■ Directions
Below are the records; extract from them the line containing "Kryptooversigt" to the line containing "IT-Betrieb | Mechatronik und Maschinenbau", both lines included, exactly and with no pictures.

■ Data shown
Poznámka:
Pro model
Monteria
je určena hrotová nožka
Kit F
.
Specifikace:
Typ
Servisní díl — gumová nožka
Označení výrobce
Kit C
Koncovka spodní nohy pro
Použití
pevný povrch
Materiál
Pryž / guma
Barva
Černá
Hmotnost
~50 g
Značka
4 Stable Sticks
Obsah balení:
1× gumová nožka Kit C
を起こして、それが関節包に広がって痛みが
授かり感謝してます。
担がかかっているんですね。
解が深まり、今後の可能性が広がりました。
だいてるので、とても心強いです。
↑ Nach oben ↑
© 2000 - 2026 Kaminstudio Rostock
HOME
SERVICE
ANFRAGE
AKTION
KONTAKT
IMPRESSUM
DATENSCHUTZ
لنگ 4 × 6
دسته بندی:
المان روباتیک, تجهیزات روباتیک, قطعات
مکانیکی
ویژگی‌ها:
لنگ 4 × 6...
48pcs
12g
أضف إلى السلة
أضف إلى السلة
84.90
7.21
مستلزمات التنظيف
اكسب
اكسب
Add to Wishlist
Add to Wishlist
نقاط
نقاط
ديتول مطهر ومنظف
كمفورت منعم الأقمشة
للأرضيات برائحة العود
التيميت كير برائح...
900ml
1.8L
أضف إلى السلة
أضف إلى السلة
...
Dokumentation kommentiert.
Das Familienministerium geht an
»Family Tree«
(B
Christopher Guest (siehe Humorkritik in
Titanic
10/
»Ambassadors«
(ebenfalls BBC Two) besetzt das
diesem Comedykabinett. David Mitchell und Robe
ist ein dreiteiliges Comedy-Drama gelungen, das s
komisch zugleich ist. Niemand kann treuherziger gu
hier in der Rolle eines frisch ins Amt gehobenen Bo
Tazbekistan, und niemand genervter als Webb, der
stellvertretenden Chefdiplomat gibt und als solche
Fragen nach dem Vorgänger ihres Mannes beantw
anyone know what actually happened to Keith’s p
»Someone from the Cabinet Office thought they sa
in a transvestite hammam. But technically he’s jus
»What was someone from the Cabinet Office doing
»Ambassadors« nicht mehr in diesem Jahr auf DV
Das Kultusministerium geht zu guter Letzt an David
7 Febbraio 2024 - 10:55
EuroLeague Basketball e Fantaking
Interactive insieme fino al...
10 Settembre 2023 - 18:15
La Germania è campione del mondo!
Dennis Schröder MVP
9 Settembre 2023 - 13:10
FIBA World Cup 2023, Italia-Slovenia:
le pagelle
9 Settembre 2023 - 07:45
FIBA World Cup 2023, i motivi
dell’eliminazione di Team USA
==
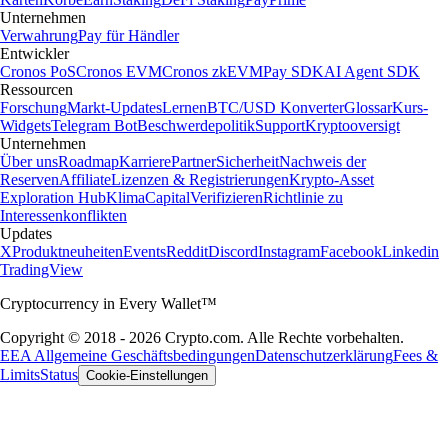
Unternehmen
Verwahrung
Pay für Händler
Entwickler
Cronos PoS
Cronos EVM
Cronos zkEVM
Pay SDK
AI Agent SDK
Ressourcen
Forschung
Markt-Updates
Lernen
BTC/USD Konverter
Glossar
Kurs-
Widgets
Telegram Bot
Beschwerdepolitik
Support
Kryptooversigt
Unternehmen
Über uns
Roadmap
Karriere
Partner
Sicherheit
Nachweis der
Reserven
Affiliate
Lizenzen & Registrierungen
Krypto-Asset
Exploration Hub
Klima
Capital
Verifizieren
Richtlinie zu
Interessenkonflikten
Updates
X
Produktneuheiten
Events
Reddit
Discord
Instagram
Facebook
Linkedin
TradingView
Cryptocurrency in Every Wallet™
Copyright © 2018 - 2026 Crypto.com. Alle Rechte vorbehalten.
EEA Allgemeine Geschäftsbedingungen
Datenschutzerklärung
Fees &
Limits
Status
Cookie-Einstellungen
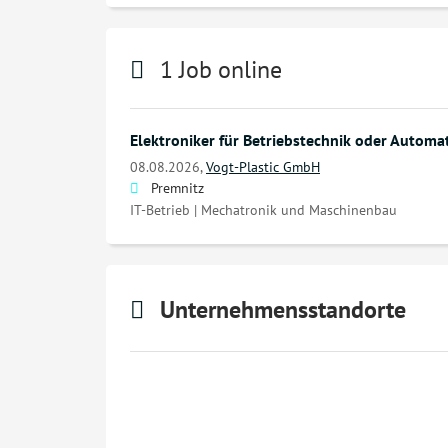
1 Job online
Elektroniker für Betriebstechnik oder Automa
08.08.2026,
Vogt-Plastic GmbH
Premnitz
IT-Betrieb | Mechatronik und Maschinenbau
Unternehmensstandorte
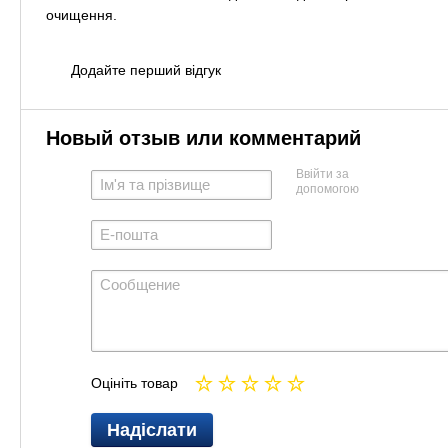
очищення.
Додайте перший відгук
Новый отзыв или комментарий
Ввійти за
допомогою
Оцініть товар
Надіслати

■ Task result
Kryptooversigt
Unternehmen
Über uns
Roadmap
Karriere
Partner
Sicherheit
Nachweis der
Reserven
Affiliate
Lizenzen & Registrierungen
Krypto-Asset
Exploration Hub
Klima
Capital
Verifizieren
Richtlinie zu
Interessenkonflikten
Updates
X
Produktneuheiten
Events
Reddit
Discord
Instagram
Facebook
Linkedin
TradingView
Cryptocurrency in Every Wallet™
Copyright © 2018 - 2026 Crypto.com. Alle Rechte vorbehalten.
EEA Allgemeine Geschäftsbedingungen
Datenschutzerklärung
Fees &
Limits
Status
Cookie-Einstellungen
1 Job online
Elektroniker für Betriebstechnik oder Automa
08.08.2026,
Vogt-Plastic GmbH
Premnitz
IT-Betrieb | Mechatronik und Maschinenbau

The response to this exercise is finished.